In the end, I decided on an order of Mutton Kicap Satti Soru (S$9) as a huge fan of mutton in Indian cuisine. If you’re curious how it compares to Chinese claypot rice, then you should know—they are completely, distinctly different dishes.
You won’t find any crackling charred rice bits no matter how deep you dig into the claypot. What you’d find instead, however, is a motherlode of richer, more indulgent flavours born from cooking the rice together with the curry in the claypot.
While Chinese claypot rice is earnest and almost blunt in its expression of smoky flavours, this boasted of a more nuanced and multi-layered expression of flavour, bearing the complexity of luxurious curry, a charming puff of smoke, laced with the slightly gamey touch of lamb. It’s then rounded off with a gentle heat.
It’s also a star in terms of its texture. Unlike certain Indian rice dishes like briyani, Satti Soru uses short grain rice instead of the common basmati. While I’m not well-versed in the science, I believe the increased starch concentration creates clumps of moist and fluffy rice, which are quite while ignoring my normal preference for nicely separated grains.
Moving past the Satti Soru though, I actually struggled to find anything else of note. One of the dishes they recommended was their Chicken Tikka (S$7 for three pieces), which didn’t leave much of an impression at all.
I found the flavour lacking, if not almost absent, and would have been a huge miss if not for the decently tender meat. Well, maybe it’s just this one dish. After all, with the extensive menu, it’s hard for every dish to be a star right?
That’s what I’d like to believe but this following dish, Butter Chicken (S$9.50)—a barometer for me to gauge different Indian restaurants against one another—was so far off the mark, it crash-landed far from where the bullseye should be.
Butter chicken is one of my favourite dishes of Indian origin. A generic choice I know, but I can’t resist the silky sauce and irresistible sauce that’s both rich and sweet. Maraj Indian Restaurant’s rendition was markedly mellow in its spice profile and the sauce felt warily thin. Not to mention the regrettable lack of moisture on the insides which created a jarring juxtaposition of dry, tough meat and saucy skin.

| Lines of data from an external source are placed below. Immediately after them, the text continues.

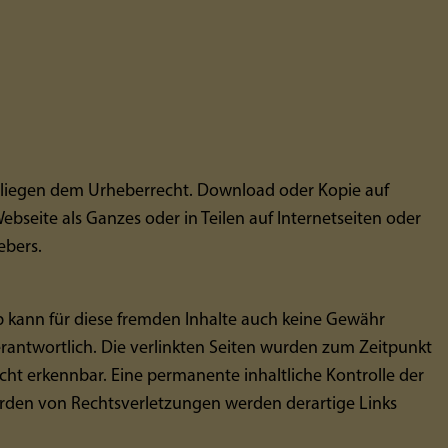
terliegen dem Urheberrecht. Download oder Kopie auf
bseite als Ganzes oder in Teilen auf Internetseiten oder
ebers.
lb kann für diese fremden Inhalte auch keine Gewähr
verantwortlich. Die verlinkten Seiten wurden zum Zeitpunkt
cht erkennbar. Eine permanente inhaltliche Kontrolle der
erden von Rechtsverletzungen werden derartige Links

“That’s fine, I can salvage it with some naan,” I thought to myself. When the basket of Garlic Naan (S$3.50) arrived, I couldn’t notice any flaws. But upon closer inspection—in my mouth, that is—it was yet another terrible miss.
I could scarcely detect a hint of garlic but it was hardly noticeable. Compounded with the uncanny hardness of the naan, it was a tough one to swallow. It had crunch, but it couldn’t work within the context of the hard dough.
To make things even worse, the subpar flavour and texture of both the naan and the Butter Chicken only amplified their individual problems. Sure, maybe Butter Chicken isn’t their forte, but I would be pleased with average—this was a few notches below that.
Thankfully, the Mango Lassi (S$4.40) was a pretty enjoyable cup of creamy and refreshing mango goodness. It might not be cheap but the yoghurt is a god-send for soothing the tongue from the spice-forward dishes on the menu.
Let’s set aside all the criticisms I’ve thrown out. Sure, the food was lacklustre but with how massive the menus at mamak stalls like Maraj Indian Restaurant are, sometimes it’s almost like throwing darts blindly and hoping it sticks.
What I do know is that their hearty Indian claypot rice gives a compelling reason to visit, even if the rest of the menu could be a game of Russian roulette—especially if you’re looking for something your neighbourhood equivalent might not have.